Read the records beneath this task and copy every line that contains the string "source".

Machine-readable hardware designs
------------
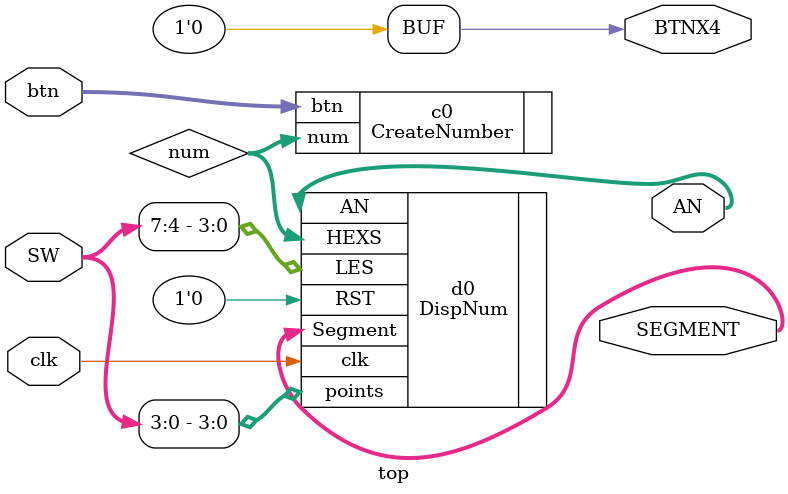
<source format=v>
`timescale 1ns / 1ps
module top(
	input wire clk, 
	input wire [7:0] SW,
	input wire [3:0] btn,
	output wire [3:0] AN,
	output wire [7:0] SEGMENT,
	output wire BTNX4
);

	wire [15:0] num;
	CreateNumber c0(
		.btn (btn),
		.num (num)
	);
	DispNum d0(
		.clk (clk), 
		.HEXS (num), 
		.LES (SW[7:4]), 
		.points (SW[3:0]), 
		.RST (1'b0), 
		.AN (AN), 
		.Segment (SEGMENT)
	);
	
	assign BTNX4 = 1'b0; //Enable button inputs

endmodule

</source>
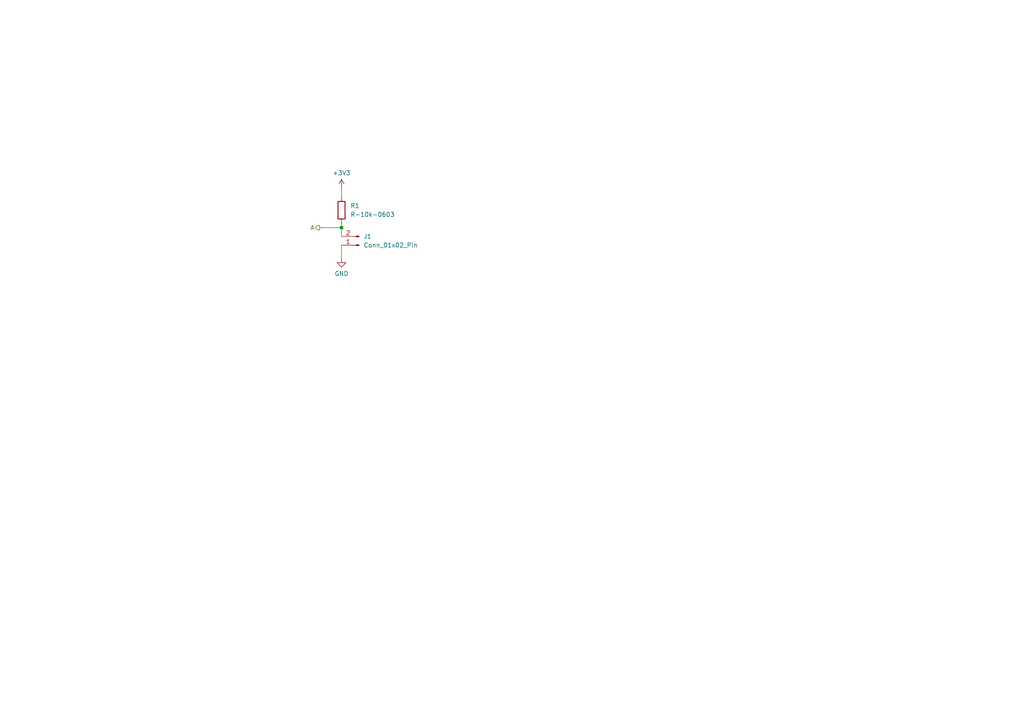
<source format=kicad_sch>
(kicad_sch (version 20230121) (generator eeschema)

  (uuid d0e96948-26db-4e1f-83af-b74da6f63017)

  (paper "A4")

  

  (junction (at 99.06 66.04) (diameter 0) (color 0 0 0 0)
    (uuid 30884804-4a1e-4c90-9751-0f38e74df85c)
  )

  (wire (pts (xy 99.06 54.61) (xy 99.06 57.15))
    (stroke (width 0) (type default))
    (uuid 1e943c2a-b01b-4f04-a962-e2e9e9c4eb57)
  )
  (wire (pts (xy 92.71 66.04) (xy 99.06 66.04))
    (stroke (width 0) (type default))
    (uuid 28aa1959-0de6-40af-bb1e-0b77034548a8)
  )
  (wire (pts (xy 99.06 71.12) (xy 99.06 74.93))
    (stroke (width 0) (type default))
    (uuid 44e5ddbb-5b06-446d-9c9d-52a06e8202b9)
  )
  (wire (pts (xy 99.06 64.77) (xy 99.06 66.04))
    (stroke (width 0) (type default))
    (uuid 4900b2d6-4f83-4f0c-9b97-6c22ff653803)
  )
  (wire (pts (xy 99.06 66.04) (xy 99.06 68.58))
    (stroke (width 0) (type default))
    (uuid 78a6faf6-7995-4668-94c2-43958c8c0d75)
  )

  (hierarchical_label "A" (shape output) (at 92.71 66.04 180) (fields_autoplaced)
    (effects (font (size 1.27 1.27)) (justify right))
    (uuid 0a18fb97-a37e-4b2e-a6dd-1869c4c5a9d8)
  )

  (symbol (lib_id "MyLib:R-10k-1206-0.1%") (at 99.06 60.96 0) (unit 1)
    (in_bom yes) (on_board yes) (dnp no) (fields_autoplaced)
    (uuid 1ee9f80b-9223-4ce3-9aeb-23d2f0bfbde4)
    (property "Reference" "R1" (at 101.6 59.69 0)
      (effects (font (size 1.27 1.27)) (justify left))
    )
    (property "Value" "R-10k-0603" (at 101.6 62.23 0)
      (effects (font (size 1.27 1.27)) (justify left))
    )
    (property "Footprint" "Resistor_SMD:R_0603_1608Metric_Pad0.98x0.95mm_HandSolder" (at 97.282 60.96 90)
      (effects (font (size 1.27 1.27)) hide)
    )
    (property "Datasheet" "https://www.digikey.at/de/products/detail/panasonic-electronic-components/ERJ-PB3B1002V/6212869" (at 99.06 60.96 0)
      (effects (font (size 1.27 1.27)) hide)
    )
    (property "P" "1/5W" (at 99.06 60.96 0)
      (effects (font (size 1.27 1.27)) hide)
    )
    (pin "1" (uuid fe1b950c-d937-42a2-9e04-c3de239121c0))
    (pin "2" (uuid 4aeafb26-5a0d-42e3-add9-4f1d444e7881))
    (instances
      (project "usb-temp"
        (path "/c76a25ea-17ab-4d1a-b59e-ff5ac2c98874"
          (reference "R1") (unit 1)
        )
        (path "/c76a25ea-17ab-4d1a-b59e-ff5ac2c98874/00a6f618-0022-4cc4-9b59-9423d14eb9b4"
          (reference "R1") (unit 1)
        )
        (path "/c76a25ea-17ab-4d1a-b59e-ff5ac2c98874/c0392f81-50b4-4527-b1f4-9cd19b53ad39"
          (reference "R3") (unit 1)
        )
        (path "/c76a25ea-17ab-4d1a-b59e-ff5ac2c98874/1f2c2018-bbfb-4cab-812b-c3464458515b"
          (reference "R4") (unit 1)
        )
        (path "/c76a25ea-17ab-4d1a-b59e-ff5ac2c98874/544225b0-b679-4f5d-8e24-d24c64c60687"
          (reference "R5") (unit 1)
        )
        (path "/c76a25ea-17ab-4d1a-b59e-ff5ac2c98874/46843d5c-973b-49f5-a9d0-6bfe2893d580"
          (reference "R8") (unit 1)
        )
        (path "/c76a25ea-17ab-4d1a-b59e-ff5ac2c98874/d66874e5-1cd7-4346-88b6-788ebf421b72"
          (reference "R7") (unit 1)
        )
        (path "/c76a25ea-17ab-4d1a-b59e-ff5ac2c98874/07441e29-8cdd-4471-b053-d2936a3aca94"
          (reference "R6") (unit 1)
        )
        (path "/c76a25ea-17ab-4d1a-b59e-ff5ac2c98874/5bfeeef9-6e01-409e-b52d-f5f782eed38c"
          (reference "R9") (unit 1)
        )
      )
    )
  )

  (symbol (lib_name "+3V3_2") (lib_id "power:+3V3") (at 99.06 54.61 0) (unit 1)
    (in_bom yes) (on_board yes) (dnp no) (fields_autoplaced)
    (uuid 4ee28aba-f512-445d-b2bd-f30814e01920)
    (property "Reference" "#PWR08" (at 99.06 58.42 0)
      (effects (font (size 1.27 1.27)) hide)
    )
    (property "Value" "+3V3" (at 99.06 50.165 0)
      (effects (font (size 1.27 1.27)))
    )
    (property "Footprint" "" (at 99.06 54.61 0)
      (effects (font (size 1.27 1.27)) hide)
    )
    (property "Datasheet" "" (at 99.06 54.61 0)
      (effects (font (size 1.27 1.27)) hide)
    )
    (pin "1" (uuid cff29026-23a2-492a-ae08-20bb92136d87))
    (instances
      (project "usb-temp"
        (path "/c76a25ea-17ab-4d1a-b59e-ff5ac2c98874"
          (reference "#PWR08") (unit 1)
        )
        (path "/c76a25ea-17ab-4d1a-b59e-ff5ac2c98874/00a6f618-0022-4cc4-9b59-9423d14eb9b4"
          (reference "#PWR01") (unit 1)
        )
        (path "/c76a25ea-17ab-4d1a-b59e-ff5ac2c98874/c0392f81-50b4-4527-b1f4-9cd19b53ad39"
          (reference "#PWR014") (unit 1)
        )
        (path "/c76a25ea-17ab-4d1a-b59e-ff5ac2c98874/1f2c2018-bbfb-4cab-812b-c3464458515b"
          (reference "#PWR016") (unit 1)
        )
        (path "/c76a25ea-17ab-4d1a-b59e-ff5ac2c98874/544225b0-b679-4f5d-8e24-d24c64c60687"
          (reference "#PWR018") (unit 1)
        )
        (path "/c76a25ea-17ab-4d1a-b59e-ff5ac2c98874/46843d5c-973b-49f5-a9d0-6bfe2893d580"
          (reference "#PWR024") (unit 1)
        )
        (path "/c76a25ea-17ab-4d1a-b59e-ff5ac2c98874/d66874e5-1cd7-4346-88b6-788ebf421b72"
          (reference "#PWR022") (unit 1)
        )
        (path "/c76a25ea-17ab-4d1a-b59e-ff5ac2c98874/07441e29-8cdd-4471-b053-d2936a3aca94"
          (reference "#PWR020") (unit 1)
        )
        (path "/c76a25ea-17ab-4d1a-b59e-ff5ac2c98874/5bfeeef9-6e01-409e-b52d-f5f782eed38c"
          (reference "#PWR026") (unit 1)
        )
      )
    )
  )

  (symbol (lib_id "Connector:Conn_01x02_Pin") (at 104.14 71.12 180) (unit 1)
    (in_bom yes) (on_board yes) (dnp no) (fields_autoplaced)
    (uuid 4eeac1df-b932-4f3f-b2b8-b80b45d3337c)
    (property "Reference" "J1" (at 105.41 68.58 0)
      (effects (font (size 1.27 1.27)) (justify right))
    )
    (property "Value" "Conn_01x02_Pin" (at 105.41 71.12 0)
      (effects (font (size 1.27 1.27)) (justify right))
    )
    (property "Footprint" "Connector_PinHeader_2.54mm:PinHeader_1x02_P2.54mm_Vertical" (at 104.14 71.12 0)
      (effects (font (size 1.27 1.27)) hide)
    )
    (property "Datasheet" "~" (at 104.14 71.12 0)
      (effects (font (size 1.27 1.27)) hide)
    )
    (pin "1" (uuid 7bddc537-9e6d-434b-913a-a71d2eca6f0f))
    (pin "2" (uuid 8d71ea51-7d41-4dab-9dee-b4109d8ef24b))
    (instances
      (project "usb-temp"
        (path "/c76a25ea-17ab-4d1a-b59e-ff5ac2c98874"
          (reference "J1") (unit 1)
        )
        (path "/c76a25ea-17ab-4d1a-b59e-ff5ac2c98874/00a6f618-0022-4cc4-9b59-9423d14eb9b4"
          (reference "J1") (unit 1)
        )
        (path "/c76a25ea-17ab-4d1a-b59e-ff5ac2c98874/c0392f81-50b4-4527-b1f4-9cd19b53ad39"
          (reference "J4") (unit 1)
        )
        (path "/c76a25ea-17ab-4d1a-b59e-ff5ac2c98874/1f2c2018-bbfb-4cab-812b-c3464458515b"
          (reference "J5") (unit 1)
        )
        (path "/c76a25ea-17ab-4d1a-b59e-ff5ac2c98874/544225b0-b679-4f5d-8e24-d24c64c60687"
          (reference "J6") (unit 1)
        )
        (path "/c76a25ea-17ab-4d1a-b59e-ff5ac2c98874/46843d5c-973b-49f5-a9d0-6bfe2893d580"
          (reference "J9") (unit 1)
        )
        (path "/c76a25ea-17ab-4d1a-b59e-ff5ac2c98874/d66874e5-1cd7-4346-88b6-788ebf421b72"
          (reference "J8") (unit 1)
        )
        (path "/c76a25ea-17ab-4d1a-b59e-ff5ac2c98874/07441e29-8cdd-4471-b053-d2936a3aca94"
          (reference "J7") (unit 1)
        )
        (path "/c76a25ea-17ab-4d1a-b59e-ff5ac2c98874/5bfeeef9-6e01-409e-b52d-f5f782eed38c"
          (reference "J10") (unit 1)
        )
      )
    )
  )

  (symbol (lib_id "power:GND") (at 99.06 74.93 0) (unit 1)
    (in_bom yes) (on_board yes) (dnp no) (fields_autoplaced)
    (uuid 642d8f5f-2e5b-41de-97d9-57cf66cf99f6)
    (property "Reference" "#PWR01" (at 99.06 81.28 0)
      (effects (font (size 1.27 1.27)) hide)
    )
    (property "Value" "GND" (at 99.06 79.375 0)
      (effects (font (size 1.27 1.27)))
    )
    (property "Footprint" "" (at 99.06 74.93 0)
      (effects (font (size 1.27 1.27)) hide)
    )
    (property "Datasheet" "" (at 99.06 74.93 0)
      (effects (font (size 1.27 1.27)) hide)
    )
    (pin "1" (uuid 8c817a28-3f11-4d91-b6d8-655c198fd02d))
    (instances
      (project "usb-temp"
        (path "/c76a25ea-17ab-4d1a-b59e-ff5ac2c98874"
          (reference "#PWR01") (unit 1)
        )
        (path "/c76a25ea-17ab-4d1a-b59e-ff5ac2c98874/00a6f618-0022-4cc4-9b59-9423d14eb9b4"
          (reference "#PWR08") (unit 1)
        )
        (path "/c76a25ea-17ab-4d1a-b59e-ff5ac2c98874/c0392f81-50b4-4527-b1f4-9cd19b53ad39"
          (reference "#PWR015") (unit 1)
        )
        (path "/c76a25ea-17ab-4d1a-b59e-ff5ac2c98874/1f2c2018-bbfb-4cab-812b-c3464458515b"
          (reference "#PWR017") (unit 1)
        )
        (path "/c76a25ea-17ab-4d1a-b59e-ff5ac2c98874/544225b0-b679-4f5d-8e24-d24c64c60687"
          (reference "#PWR019") (unit 1)
        )
        (path "/c76a25ea-17ab-4d1a-b59e-ff5ac2c98874/46843d5c-973b-49f5-a9d0-6bfe2893d580"
          (reference "#PWR025") (unit 1)
        )
        (path "/c76a25ea-17ab-4d1a-b59e-ff5ac2c98874/d66874e5-1cd7-4346-88b6-788ebf421b72"
          (reference "#PWR023") (unit 1)
        )
        (path "/c76a25ea-17ab-4d1a-b59e-ff5ac2c98874/07441e29-8cdd-4471-b053-d2936a3aca94"
          (reference "#PWR021") (unit 1)
        )
        (path "/c76a25ea-17ab-4d1a-b59e-ff5ac2c98874/5bfeeef9-6e01-409e-b52d-f5f782eed38c"
          (reference "#PWR027") (unit 1)
        )
      )
    )
  )
)

</source>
------------
RESULT BELOW –
<source format=v>
</source>
<source format=kicad_sch>
</source>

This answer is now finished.